Now, the important part of all this for me is actually AIMING the tweeters where I wanted. For an SQ car, I decided to aim them at the rear view mirror. To accomplish this, I created a "device" to give me a kind of laser beam coming from the tweeter pod. And by laser, I mean fishing line and a sinker.










When the pod is attached where I want it, and the line is draped over the rear view mirror with the sinker keeping it taught, you get this effect:










See, kind of like a laser...

With the pods aimed and positioned correctly, I secure them in place with some hot glue and rods. I then pull the pillars back off, draw out the shape of my base and decide where to put the bolts holding it onto the pillar.

Now that's decided, I drill my holes, JB Weld the bolts into place, and put another couple of coats of glass and resin over it to give it a little extra support:










Once it dries, I pull the forms off of the pillars and use tin snips and a die grinder to work out the shape of the base.

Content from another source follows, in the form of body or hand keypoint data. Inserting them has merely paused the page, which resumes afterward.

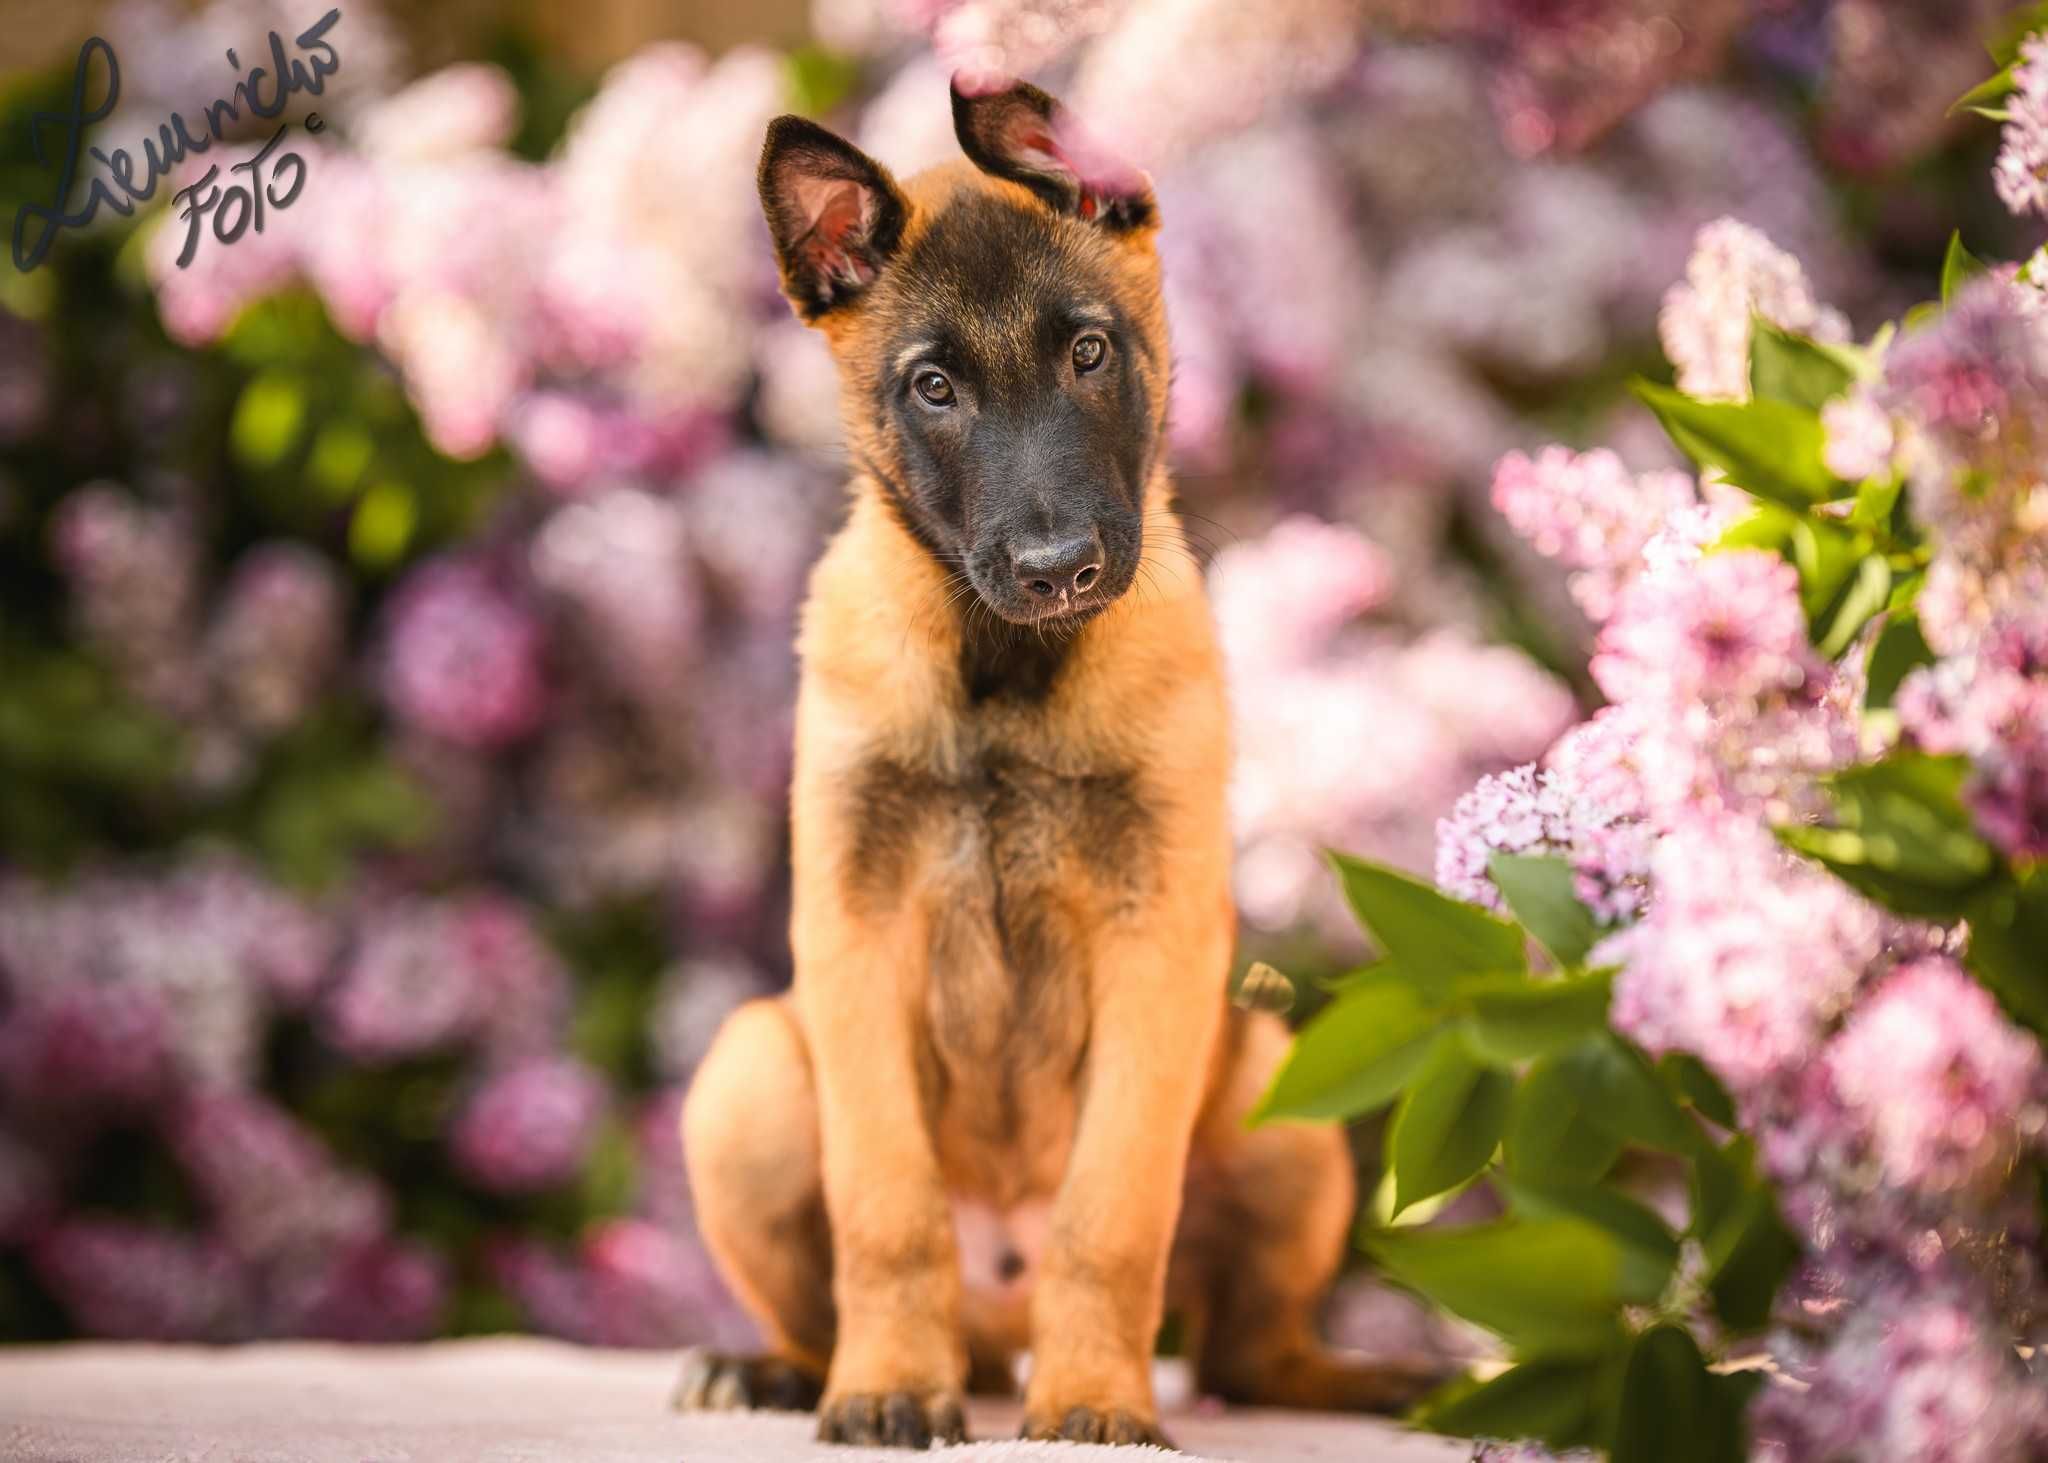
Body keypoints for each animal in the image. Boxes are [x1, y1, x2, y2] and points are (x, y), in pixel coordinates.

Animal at [675, 76, 1441, 1434]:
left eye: (1087, 353)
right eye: (933, 387)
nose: (1056, 571)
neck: (1004, 672)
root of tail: (997, 1321)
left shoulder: (1156, 939)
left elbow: (1111, 1215)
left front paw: (1092, 1400)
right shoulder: (856, 929)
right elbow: (884, 1207)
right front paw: (887, 1383)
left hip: (1273, 1094)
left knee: (1249, 1352)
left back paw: (1355, 1375)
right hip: (749, 1072)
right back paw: (782, 1365)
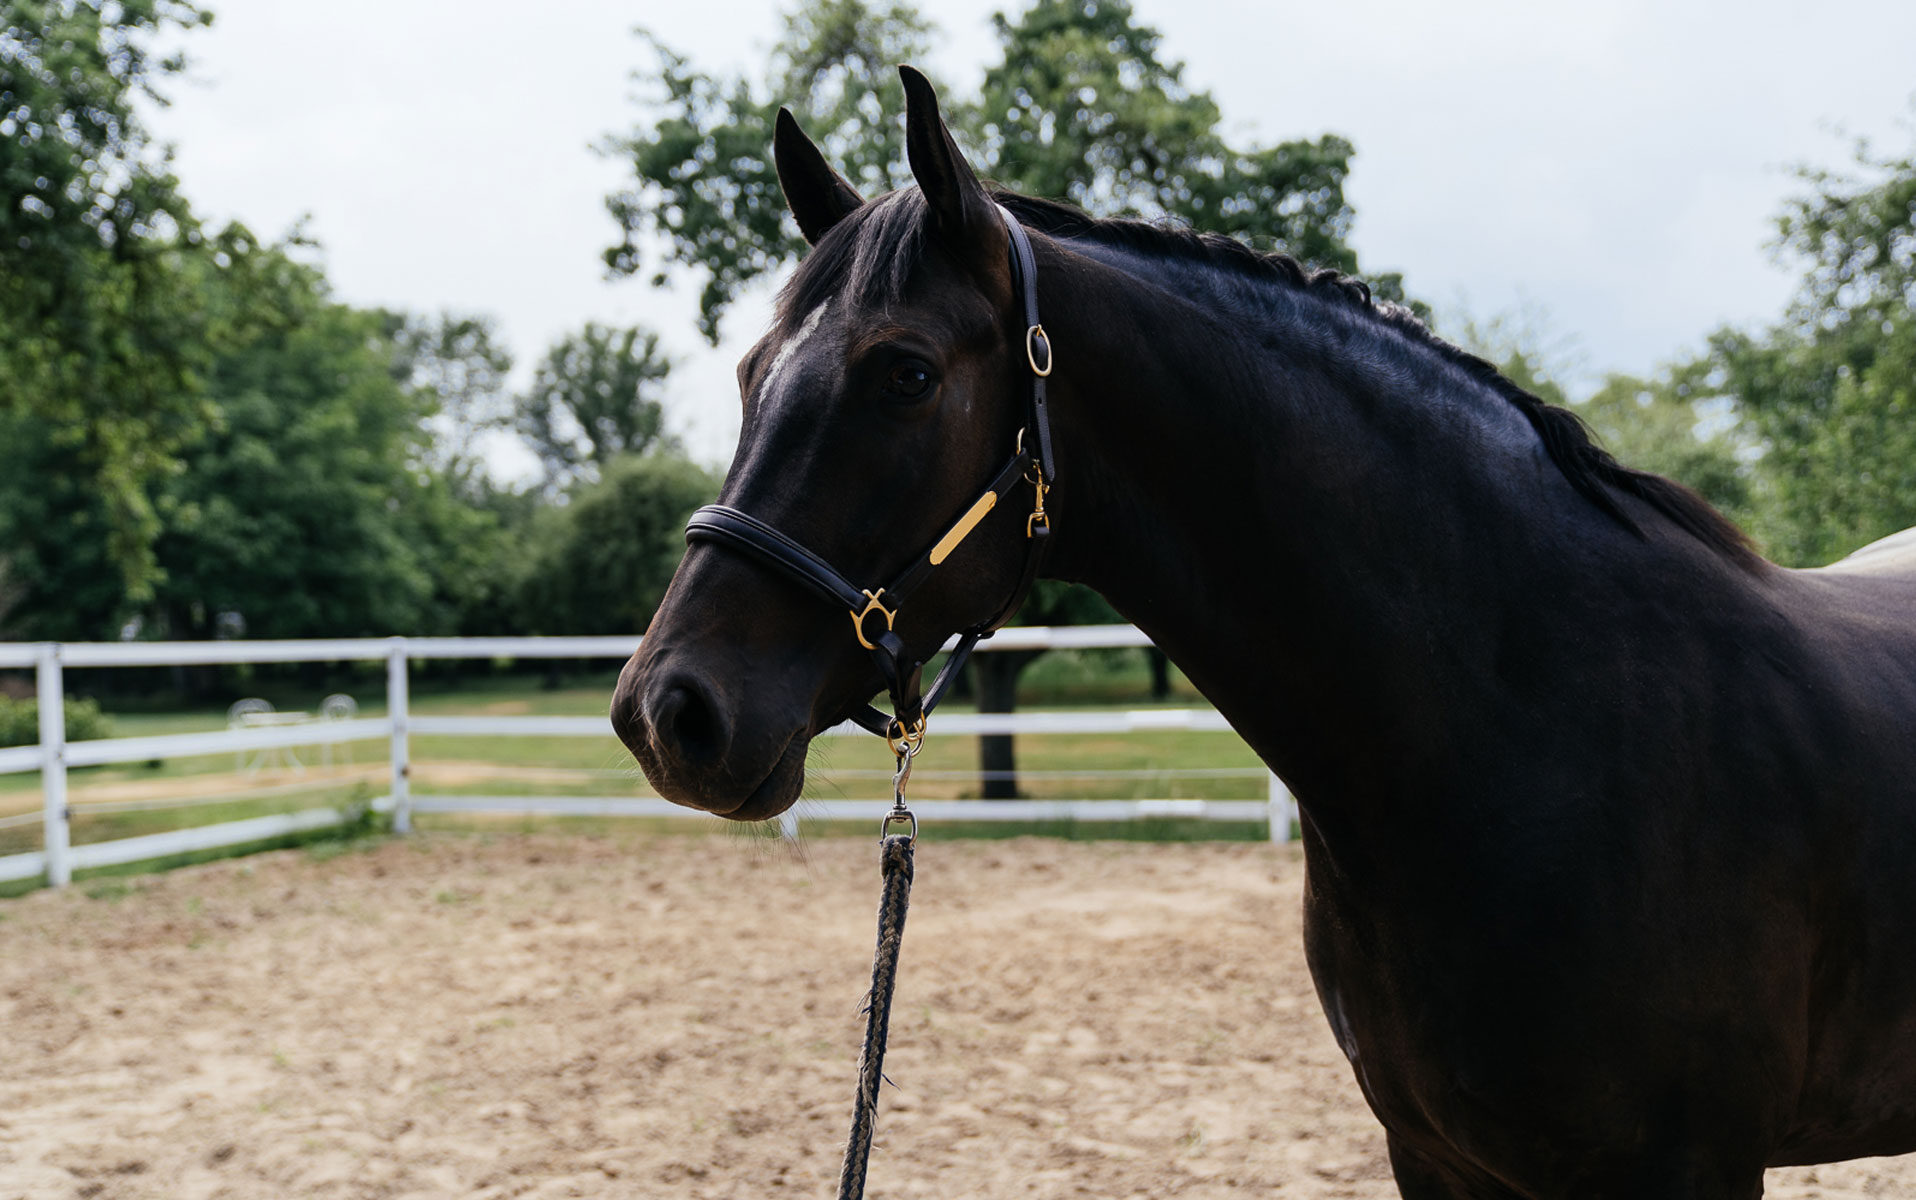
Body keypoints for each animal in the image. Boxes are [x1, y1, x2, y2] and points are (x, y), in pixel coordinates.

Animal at [610, 66, 1916, 1198]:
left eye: (906, 374)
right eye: (749, 369)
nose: (666, 713)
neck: (1535, 726)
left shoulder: (1685, 1169)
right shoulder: (1433, 1157)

To add some support, I've added some mdf rings. Then, to give it a little extra shape, I use bailing wire to add an extra edge:










Next, we wrap it in fleece...










Then resin the fleece...










Sand it and wrap it! Okay, I wrapped them in carpet at first to match the pillars, but it looked too fuzzy and defeated the whole purpose of using the bailing wire to make that nice ridge:










So, I decided to go with vinyl instead. Which seemed easy enough. I was wrong. It took me a few days to figure out how to wrap these with the vinyl, but once I figured which ways to stretch first, it was easy. And here's the final product:










Still working on the matching kicks. When I'm done, that will be my next post.


----------



## boogeyman (Jul 1, 2008)

Nice...I like them alot....Different from the same ole A-pillar pods....Something fresh and new


----------